- Born: Kenya
- Died: October 2023
- Citizenship: Kenyan
- Education: University of Nairobi (Bachelor of Arts) University of the Witwatersrand (Master of Arts) (Doctor of Philosophy)
- Occupations: Human Rights Activist, Researcher
- Years active: 2009–2023
- Known for: Human rights advocacy
- Title: Researcher at Human Rights Watch

= Agnes Odhiambo (activist) =

Kenyan human rights activist (died 2023)

Agnes Odhiambo (died October 2023) was a Kenyan human rights activist, who worked as a senior researcher and advocate for women's rights at Human Rights Watch, from 2009 to 2023.

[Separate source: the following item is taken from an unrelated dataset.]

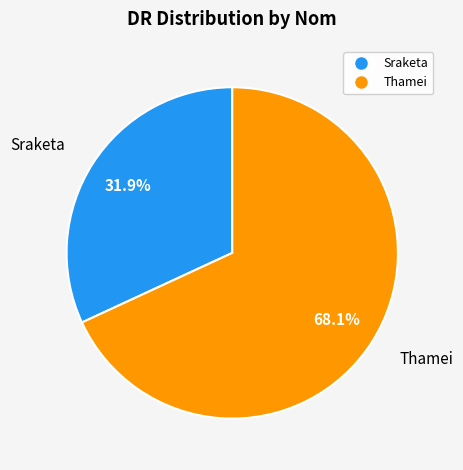

How many slices are in this pie chart?

2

==Background and education==
She was born in Kenya, and she attended local Kenyan schools for her pre-university education. Her Bachelor of Arts (BA) degree was obtained from the University of Nairobi. Her Master of Arts (MA) and Doctor of Philosophy (PhD) degrees were both obtained from the University of the Witwatersrand in Johannesburg, South Africa. Her academic research addressed the effect of HIV/AIDS on sexuality and gender.

==Career==
Before 2009, Agnes Odhiambo worked with the media in Eastern and Southern Africa, to promote women's rights. Her work included provision of space for women to speak out, by monitoring media outlets, training and research. After 2009, she has written extensively on matters affecting women, including obstetric fistula, sexual violence, the inadequate response to abuses against maternity patients by health workers in South Africa, and documented the negative outcomes of forced marriage and forced child marriage in South Sudan and Malawi. She also condemned the presidential directive in Tanzania to ban pregnant students from public schools.

==Death==
Agnes Odhiambo died in October 2023.